Not really. If I'm writing stuff for servers nearby, then vi or vim is
flexible enough to allow me to do all that, and I often will, but what I
might be writing might end up only ed'able (no pun intended) later on, so
certain things have to be thought about for certain applications. For me, a
'for' loop works better in that environment like this:

for(
i = 0;
i < top_of_count;
i++
){

...

}

Which I dare say you won't find on any other sites, and you probably
wouldn't use yourself. Indenting is fine, but the idea behind this is that
in ed I can do say '/i++' and it will find the above line, which I can
replace with 's/i/i = a' to produce the line 'i = a++', but perhaps with
some escaping on the command to be safe. Seems weird, but sometimes it needs
to be done that way. Thankfully not very often. :-)
 
> When every keystroke counts, especially during editing itself, you would
> probably have a more parsimonious style.

See above. Code comments are incredibly important to some of the stuff I do,
and readability is pretty important.

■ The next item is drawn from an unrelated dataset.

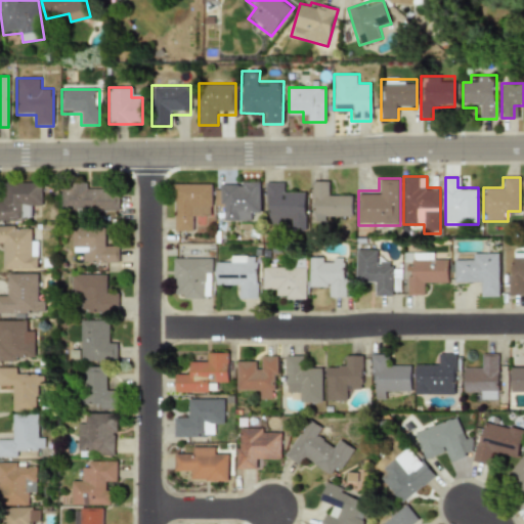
[(41,181),(2,181),(2,201),(0,201),(0,221),(30,221),(31,209),(41,209),(41,181)]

However, tightness is kind of important
as well. I wouldn't go so far as to describe it as parsimonious though. :-)

Thankfully I get to work on easier projects as well, which means I don't
have to write code like the above all the time. :-)
 
> This is why they tell us we should all learn our way around vi because
> it is *always* there, unlike other editors, and it was *designed* for
> just this kind of environment (slow terminals, odd settings, etc).

Absolutely. It's also quite easy to pick up after a while. I remember having
to spend a good few weeks getting my head around h, j, k and l though and
probably wasted many hours trying to get my cursor to go in the direction I
needed it in. :-)
 
> I finally took several people's advice.  I didn't give up VI, but emacs
> is amazing for big, complicated jobs.

I always hate the emacs bigotry though - when you're a vi-man and it's made
known, the tone of voice that I sometimes encounter is most annoying. But
then, I also run Zeus as my webserver, exim as my MTA, and my FTP is all
handled out of SQL tables. I get a lot of people telling me I'm not doing
things 'right'.

I shall look at emacs again soon though and see if I can get the hang of it.